* Begin RECORD LIST *
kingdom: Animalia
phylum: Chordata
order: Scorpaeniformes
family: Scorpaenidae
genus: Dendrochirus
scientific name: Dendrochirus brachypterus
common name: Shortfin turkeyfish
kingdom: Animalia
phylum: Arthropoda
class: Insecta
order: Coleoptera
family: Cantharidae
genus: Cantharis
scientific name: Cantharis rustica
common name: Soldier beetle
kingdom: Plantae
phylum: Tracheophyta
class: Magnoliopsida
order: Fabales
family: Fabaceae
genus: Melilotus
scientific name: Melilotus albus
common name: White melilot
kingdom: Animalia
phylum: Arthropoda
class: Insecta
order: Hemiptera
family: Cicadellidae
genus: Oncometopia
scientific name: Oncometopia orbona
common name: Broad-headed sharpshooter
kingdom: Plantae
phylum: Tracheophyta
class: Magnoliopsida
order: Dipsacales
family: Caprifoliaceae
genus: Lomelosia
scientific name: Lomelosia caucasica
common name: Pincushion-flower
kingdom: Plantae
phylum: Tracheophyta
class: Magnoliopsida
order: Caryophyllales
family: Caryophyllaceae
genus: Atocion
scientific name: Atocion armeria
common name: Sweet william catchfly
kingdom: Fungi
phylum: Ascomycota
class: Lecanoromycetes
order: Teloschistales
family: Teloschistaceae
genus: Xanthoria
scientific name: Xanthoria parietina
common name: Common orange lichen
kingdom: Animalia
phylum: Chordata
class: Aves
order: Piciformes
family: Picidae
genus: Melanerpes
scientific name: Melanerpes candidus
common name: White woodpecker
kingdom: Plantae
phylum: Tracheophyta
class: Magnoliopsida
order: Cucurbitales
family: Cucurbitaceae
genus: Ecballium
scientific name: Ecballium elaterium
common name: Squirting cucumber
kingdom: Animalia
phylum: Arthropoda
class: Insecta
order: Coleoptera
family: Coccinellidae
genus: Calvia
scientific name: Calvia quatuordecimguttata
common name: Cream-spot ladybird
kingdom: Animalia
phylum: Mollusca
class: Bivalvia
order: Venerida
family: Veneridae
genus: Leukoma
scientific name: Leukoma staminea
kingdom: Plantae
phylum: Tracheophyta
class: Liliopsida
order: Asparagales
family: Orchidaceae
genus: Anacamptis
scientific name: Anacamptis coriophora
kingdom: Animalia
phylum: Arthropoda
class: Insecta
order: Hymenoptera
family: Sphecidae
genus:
* End RECORD LIST *
### YOUR GOAL
Set out the lines of the records from the line with "genus: Melanerpes" through the line with "scientific name: Calvia quatuordecimguttata" as a numbered list, leaving out any blank lines.

### EXERCISE SOLUTION
1. genus: Melanerpes
2. scientific name: Melanerpes candidus
3. common name: White woodpecker
4. kingdom: Plantae
5. phylum: Tracheophyta
6. class: Magnoliopsida
7. order: Cucurbitales
8. family: Cucurbitaceae
9. genus: Ecballium
10. scientific name: Ecballium elaterium
11. common name: Squirting cucumber
12. kingdom: Animalia
13. phylum: Arthropoda
14. class: Insecta
15. order: Coleoptera
16. family: Coccinellidae
17. genus: Calvia
18. scientific name: Calvia quatuordecimguttata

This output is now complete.